Federal Reserve Chairman Jerome Powell contradicted President Joe Biden on Wednesday, explaining the ongoing inflation crisis is not being driven primarily by Russian President Vladimir Putin.
As recently as Monday, the Biden administration called the Ukraine war "the biggest single driver of inflation."
What did Powell say?
While Powell testified before the Senate Banking Committee, Sen. Bill Hagerty (R-Tenn.) asked Powell whether Biden's narrative — that Putin and the Ukraine war are responsible for America's inflation crisis — is true.
"I realize there are a number of factors that play a role in the historic inflation that we’re experiencing: supply chain disruptions, regulations that constrain supply, we’ve got rising inflation expectations and excessive fiscal spending, But the problem hasn’t sprung out of nowhere," Hagerty said. "In January of 2021, inflation was at 1.4%. By December of 2021, it had risen to 7% — a fivefold increase. Now, since the war in Ukraine began in late February, the rate of inflation has risen incrementally another 1.6% to a current level of 8.6%. So again, from 7% to 8.6%.

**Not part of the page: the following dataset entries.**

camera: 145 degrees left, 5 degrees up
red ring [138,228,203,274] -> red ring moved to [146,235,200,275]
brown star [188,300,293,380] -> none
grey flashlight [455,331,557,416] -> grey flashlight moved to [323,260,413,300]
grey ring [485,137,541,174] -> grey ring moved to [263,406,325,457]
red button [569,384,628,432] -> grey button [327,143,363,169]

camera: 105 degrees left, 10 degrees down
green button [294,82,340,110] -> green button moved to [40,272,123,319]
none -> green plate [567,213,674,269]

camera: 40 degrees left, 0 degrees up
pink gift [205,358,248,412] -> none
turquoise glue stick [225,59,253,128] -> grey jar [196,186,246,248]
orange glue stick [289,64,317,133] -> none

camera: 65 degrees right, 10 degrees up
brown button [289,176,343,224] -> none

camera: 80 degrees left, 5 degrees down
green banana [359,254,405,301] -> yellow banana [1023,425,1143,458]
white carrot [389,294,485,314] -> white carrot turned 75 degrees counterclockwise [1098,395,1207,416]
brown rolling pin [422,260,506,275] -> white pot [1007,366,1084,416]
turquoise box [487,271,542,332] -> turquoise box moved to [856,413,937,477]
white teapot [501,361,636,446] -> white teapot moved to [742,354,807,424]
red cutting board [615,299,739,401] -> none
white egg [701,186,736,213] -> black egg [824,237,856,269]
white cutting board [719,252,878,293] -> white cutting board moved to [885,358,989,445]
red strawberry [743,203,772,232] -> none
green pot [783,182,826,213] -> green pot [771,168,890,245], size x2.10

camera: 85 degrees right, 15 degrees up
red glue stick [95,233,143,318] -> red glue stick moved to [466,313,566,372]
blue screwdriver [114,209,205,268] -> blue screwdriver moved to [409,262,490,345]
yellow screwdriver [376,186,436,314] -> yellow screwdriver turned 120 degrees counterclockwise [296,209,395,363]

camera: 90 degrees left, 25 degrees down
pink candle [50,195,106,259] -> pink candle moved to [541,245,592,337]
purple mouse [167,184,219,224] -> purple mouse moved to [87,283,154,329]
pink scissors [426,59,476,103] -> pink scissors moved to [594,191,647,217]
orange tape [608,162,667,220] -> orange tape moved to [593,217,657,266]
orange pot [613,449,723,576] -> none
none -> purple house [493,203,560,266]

"Given how inflation has escalated over the past 18 months, would you say that the war in Ukraine is the primary driver of inflation in America?" the senator then asked.
It took just one sentence for Powell to crush Biden's narrative.
"No, inflation was high before, certainly before the war in Ukraine broke out," Powell admitted.
LIVE: Fed Chair Jerome Powell testifies before Senate Banking Committee on monetary policy — 6/22/22 youtu.be
Because of high inflation — which topped 8.6% in May — Powell told Congress on Wednesday that aggressive action taken by the Federal Reserve, which is necessary to combat inflation, could trigger a recession.
"It’s certainly a possibility," Powell said.
Former Treasury Secretary Larry Summers, on the other hand, believes a recession is all but guaranteed, precisely because of the Fed raising interest rates.
"Look, nothing is certain, and all economic forecasts have uncertainty," Summers said Sunday on NBC. "My best guess is that a recession is ahead.
"I base that on the fact that we haven't had a situation like the present with inflation above 4% and unemployment beyond 4% without a recession following within a year or two," he explained. "And so I think the likelihood is that in order to do what's necessary to stop inflation the Fed is going to raise interest rates enough that the economy will slip into a recession."